Objective: To provide new epidemiological evidence base of information on models of hospice care for children and young adults.
Design: Retrospective cohort study of children referred to a hospice.
Setting: Martin House Children’s and Young Person’s Hospice in Boston Spa, North Yorkshire, UK
Participants: All children who had been referred for care at Martin House Children’s Hospice since it opened in August 1987, until May 2008.
Main outcome measures: Demographic profiles and survival times overall and by diagnostic group classified by the Association of Children’s Palliative Care (ACT) Diagnostic Categories, calculated using the Kaplan Meier and log rank pair-wise methodology.

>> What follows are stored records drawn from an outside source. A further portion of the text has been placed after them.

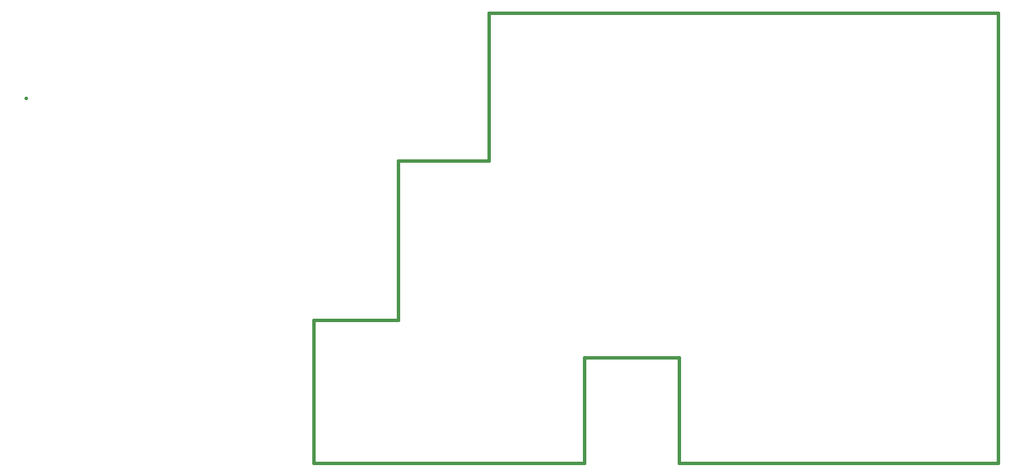
<source format=gbr>
G04 (created by PCBNEW-RS274X (2012-01-19 BZR 3256)-stable) date 13/12/2555 19:20:38*
G01*
G70*
G90*
%MOIN*%
G04 Gerber Fmt 3.4, Leading zero omitted, Abs format*
%FSLAX34Y34*%
G04 APERTURE LIST*
%ADD10C,0.006000*%
%ADD11C,0.015000*%
G04 APERTURE END LIST*
G54D10*
G54D11*
X72918Y-28196D02*
X72918Y-28208D01*
X48036Y-28196D02*
X72918Y-28196D01*
X48036Y-35440D02*
X48036Y-28196D01*
X43588Y-35440D02*
X48036Y-35440D01*
X43588Y-43235D02*
X43588Y-35440D01*
X39453Y-43235D02*
X43588Y-43235D01*
X39453Y-50243D02*
X39453Y-43235D01*
X52677Y-50243D02*
X39453Y-50243D01*
X52682Y-45086D02*
X52682Y-50244D01*
X57327Y-45086D02*
X52682Y-45086D01*
X57327Y-50243D02*
X57327Y-45086D01*
X72917Y-50243D02*
X57327Y-50243D01*
X72917Y-28195D02*
X72917Y-50243D01*
X25390Y-32360D02*
X25390Y-32365D01*
M02*

</source>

Results: Over a 20 year period 1554 children aged from birth to 19 years were referred to Martin House of whom 89.5% (mean age 7.45 years ) were accepted. The deprivation profile, referral source and distribution of diagnoses of these children have changed over time with recently increasing numbers of non-progressive disorders (ACT category 4). The ethnicity profile has changed with an increase in the numbers of South Asian children. Overall mean survival time was 5.6 years (95% confidence interval 5.1-6.1) but this differed by ACT category. Diagnostic category was significantly associated with differing survival patterns.
Conclusions: There are a disproportionate number of children from areas of higher deprivation being referred for palliative care services.
There has been a recent increase in the number of children from South Asian families being referred to palliative care services in Yorkshire.
Survival times for children and young people receiving care from a hospice can vary from hours and days to more than 20 years.